Tribunal Administratif de Grenoble — Décision N° TA38-2509784

jeudi 13 novembre 2025

JuridictionTribunal Administratif de Grenoble
SectionTribunal Administratif de Grenoble
N° DossierTA38-2509784
TypeDécision
RecoursPlein contentieux
Avocat requérantKORN

Résumé IA

Le Tribunal administratif de Grenoble, statuant en référé, a condamné l'Office français de l'immigration et de l'intégration (OFII) à verser une provision de 667,40 euros à un demandeur d'asile. Cette somme correspond à des allocations pour demandeur d'asile impayées entre le 1er juin et le 17 juillet 2025, période durant laquelle ses droits n'étaient pas éteints. Le juge a estimé que l'obligation de l'OFII n'était pas sérieusement contestable, en application de l'article R. 541-1 du code de justice administrative. Le requérant a également été admis au bénéfice de l'aide juridictionnelle provisoire.

Texte intégral

Vu la procédure suivante :

Par une requête enregistrée le 18 septembre 2025, M. C... A... B..., représenté par Me Korn, demande au juge des référés :

1°) de l’admettre au bénéfice de l’aide juridictionnelle provisoire ;

2°) de condamner l’Office français de l’immigration et de l’intégration à lui verser une provision de 667,40 euros augmentée des intérêts moratoires à compter de la date d’introduction de la demande, en application de l’article R. 541-1 du code de justice administrative ;

3°) de mettre à la charge de l’Office français de l’immigration et de l’intégration une somme de 1 000 euros à verser à son conseil en application de l’article L. 761-1 du code de justice administrative et de l’article 37 de la loi n°91-647 du 10 juillet 1991.

La requête a été régulièrement communiquée à l’Office français de l’immigration et de l’intégration qui n’a pas produit de mémoire en défense.

Vu les autres pièces du dossier.

Vu :
- le code de l’entrée et du séjour des étrangers et du droit d’asile ;
- le code de justice administrative.

Considérant ce qui suit :

Sur la demande d’aide juridictionnelle :

1. Aux termes de l'article 20 de la loi du 10 juillet 1991 : « Dans les cas d'urgence, sous réserve de l'appréciation des règles relatives aux commissions ou désignations d'office, l'admission provisoire à l'aide juridictionnelle peut être prononcée soit par le président du bureau ou de la section compétente du bureau d'aide juridictionnelle, soit par la juridiction compétente ou son président ». En raison de l’urgence, il y a lieu d’admettre, à titre provisoire, M. A... B... à l’aide juridictionnelle.

Sur la demande de provision :

2. Aux termes de l’article R. 541-1 du code de justice administrative : « Le juge des référés peut, même en l’absence d’une demande au fond, accorder une provision au créancier qui l’a saisi lorsque l’existence de l’obligation n’est pas sérieusement contestable. Il peut, même d’office, subordonner le versement de la provision à la constitution d’une garantie. ».

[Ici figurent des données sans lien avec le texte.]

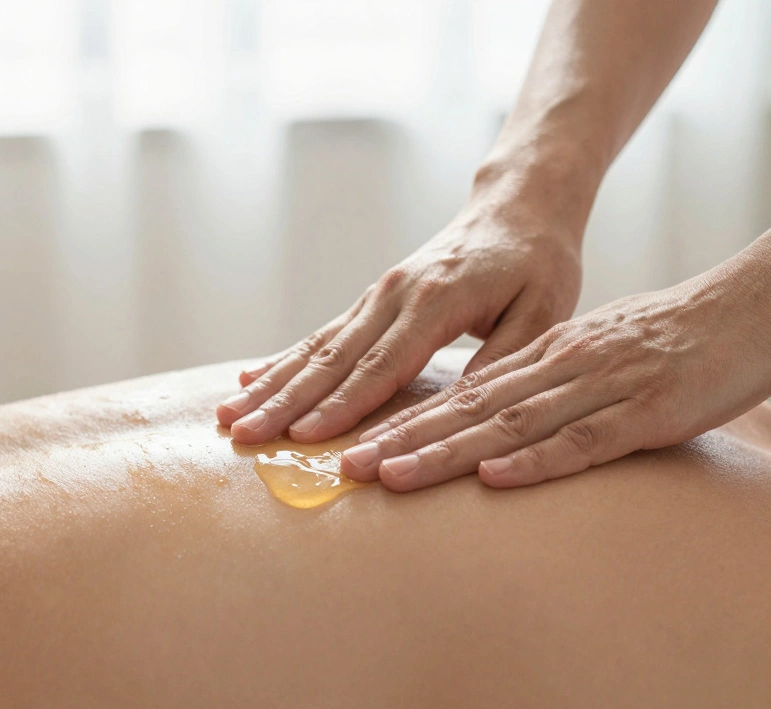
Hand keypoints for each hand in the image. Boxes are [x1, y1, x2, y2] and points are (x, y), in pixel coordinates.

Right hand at [217, 200, 582, 445]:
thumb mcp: (542, 312)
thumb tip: (464, 412)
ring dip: (270, 384)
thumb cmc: (537, 264)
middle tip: (242, 435)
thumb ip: (503, 361)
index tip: (305, 438)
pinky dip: (282, 359)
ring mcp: (377, 295)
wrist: (517, 207)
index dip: (343, 405)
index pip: (382, 364)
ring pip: (316, 346)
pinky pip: (321, 333)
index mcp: (435, 299)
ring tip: (228, 415)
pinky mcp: (372, 300)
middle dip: (285, 400)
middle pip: (333, 358)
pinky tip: (248, 379)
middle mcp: (394, 294)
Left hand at [339, 268, 770, 490]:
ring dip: (444, 451)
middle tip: (338, 465)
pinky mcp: (650, 409)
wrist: (758, 300)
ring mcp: (603, 385)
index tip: (348, 443)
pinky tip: (494, 478)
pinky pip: (585, 439)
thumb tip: (505, 424)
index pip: (459, 390)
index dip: (400, 419)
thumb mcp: (602, 356)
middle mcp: (561, 365)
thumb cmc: (680, 335)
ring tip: (388, 475)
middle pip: (465, 406)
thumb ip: (553, 385)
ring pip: (509, 422)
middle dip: (398, 437)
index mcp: (547, 353)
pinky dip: (536, 461)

3. Il ressort des pièces du dossier, notamment du jugement du 12 août 2025 du tribunal administratif de Grenoble, que la fin des droits à allocation de M. A... B... est intervenue à compter du 17 juillet 2025. L’attestation de fin de droit à l’allocation pour demandeur d’asile du 6 août 2025 fixe également la date au 17 juillet 2025. Il ressort également des pièces, sans que cela soit contesté, que M. A... B... n’a pas perçu d’allocation entre le 1er juin 2025 et le 17 juillet suivant. Dans ces conditions, l’obligation dont se prévaut M. A... B... n’est pas sérieusement contestable. En conséquence, il y a lieu de condamner l’OFII à payer à M. A... B... une provision d’un montant de 667,40 euros.

Sur les frais du procès :

4. Il n’y a pas lieu, dans les circonstances de l’espèce, de faire droit à la demande présentée par Me Korn au titre de l’article 37 de la loi du 10 juillet 1991.


O R D O N N E :

Article 1 : M. A... B... est admis au bénéfice de l’aide juridictionnelle provisoire.

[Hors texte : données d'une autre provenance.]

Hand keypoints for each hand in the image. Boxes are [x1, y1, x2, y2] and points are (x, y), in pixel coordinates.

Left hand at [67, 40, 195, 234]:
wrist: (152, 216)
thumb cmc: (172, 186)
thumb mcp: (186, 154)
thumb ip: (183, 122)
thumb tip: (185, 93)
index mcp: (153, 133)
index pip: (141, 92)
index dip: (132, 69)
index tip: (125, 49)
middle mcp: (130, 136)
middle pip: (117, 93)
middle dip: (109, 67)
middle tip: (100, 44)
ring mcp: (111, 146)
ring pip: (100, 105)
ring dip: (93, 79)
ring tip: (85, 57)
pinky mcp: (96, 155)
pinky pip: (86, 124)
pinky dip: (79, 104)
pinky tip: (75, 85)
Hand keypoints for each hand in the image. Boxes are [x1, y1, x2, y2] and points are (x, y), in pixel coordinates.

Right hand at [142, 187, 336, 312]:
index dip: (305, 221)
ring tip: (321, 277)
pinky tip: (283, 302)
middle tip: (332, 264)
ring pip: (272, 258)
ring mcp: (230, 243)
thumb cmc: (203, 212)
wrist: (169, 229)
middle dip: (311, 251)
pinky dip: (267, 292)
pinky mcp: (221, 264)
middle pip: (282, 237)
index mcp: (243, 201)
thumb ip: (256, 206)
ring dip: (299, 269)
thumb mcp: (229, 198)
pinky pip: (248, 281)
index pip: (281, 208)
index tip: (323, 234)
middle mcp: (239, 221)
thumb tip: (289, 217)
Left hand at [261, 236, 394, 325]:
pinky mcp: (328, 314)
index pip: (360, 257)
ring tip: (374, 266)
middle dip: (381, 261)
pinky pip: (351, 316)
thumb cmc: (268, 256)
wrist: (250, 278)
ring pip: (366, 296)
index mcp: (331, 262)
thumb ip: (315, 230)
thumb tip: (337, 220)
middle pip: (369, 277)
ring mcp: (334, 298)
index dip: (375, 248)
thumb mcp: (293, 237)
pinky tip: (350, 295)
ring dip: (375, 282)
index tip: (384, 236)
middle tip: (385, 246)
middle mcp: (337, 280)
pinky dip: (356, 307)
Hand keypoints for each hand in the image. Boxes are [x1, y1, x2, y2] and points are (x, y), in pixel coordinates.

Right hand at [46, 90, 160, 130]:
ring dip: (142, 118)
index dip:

Article 2 : L’Office français de l’immigration et de l’intégration est condamné à verser à M. A... B... une provision de 667,40 euros.

Article 3 : Le surplus des conclusions de la requête est rejeté.

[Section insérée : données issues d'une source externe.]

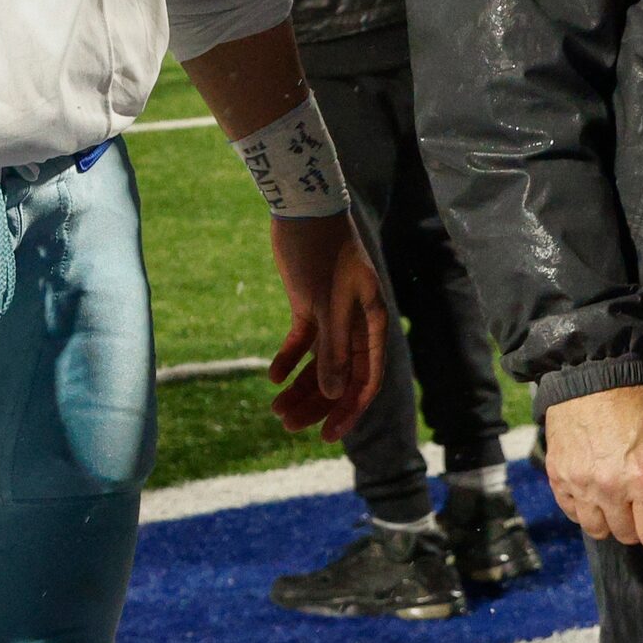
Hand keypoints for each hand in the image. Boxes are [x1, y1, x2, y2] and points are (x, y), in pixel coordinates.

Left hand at [265, 210, 387, 442]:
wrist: (301, 206)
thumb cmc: (321, 250)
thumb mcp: (326, 304)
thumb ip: (333, 349)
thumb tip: (336, 395)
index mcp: (371, 321)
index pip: (366, 378)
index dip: (349, 409)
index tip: (328, 435)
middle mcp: (355, 322)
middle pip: (340, 375)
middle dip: (317, 403)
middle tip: (287, 426)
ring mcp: (331, 313)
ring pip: (320, 362)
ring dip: (300, 386)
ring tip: (275, 410)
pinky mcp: (308, 303)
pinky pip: (302, 341)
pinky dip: (288, 359)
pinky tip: (272, 376)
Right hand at [536, 383, 642, 547]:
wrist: (593, 378)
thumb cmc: (638, 410)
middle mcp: (610, 489)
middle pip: (626, 536)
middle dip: (635, 522)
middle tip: (634, 499)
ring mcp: (580, 484)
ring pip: (596, 530)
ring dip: (607, 519)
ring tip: (610, 497)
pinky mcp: (557, 476)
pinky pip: (571, 512)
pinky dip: (582, 507)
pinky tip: (590, 489)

Article 4 : La présente ordonnance sera notifiée à M. C... A... B..., à Me Korn et à l’Office français de l’immigration et de l’intégration.


Fait à Grenoble, le 13 novembre 2025.


Le juge des référés,




J. P. WYSS
La République mande et ordonne au ministre de l’intérieur en ce qui le concerne ou à tous commissaires de justice à ce requis en ce qui concerne les voies de droit commun contre les parties privées, de pourvoir à l'exécution de la présente décision.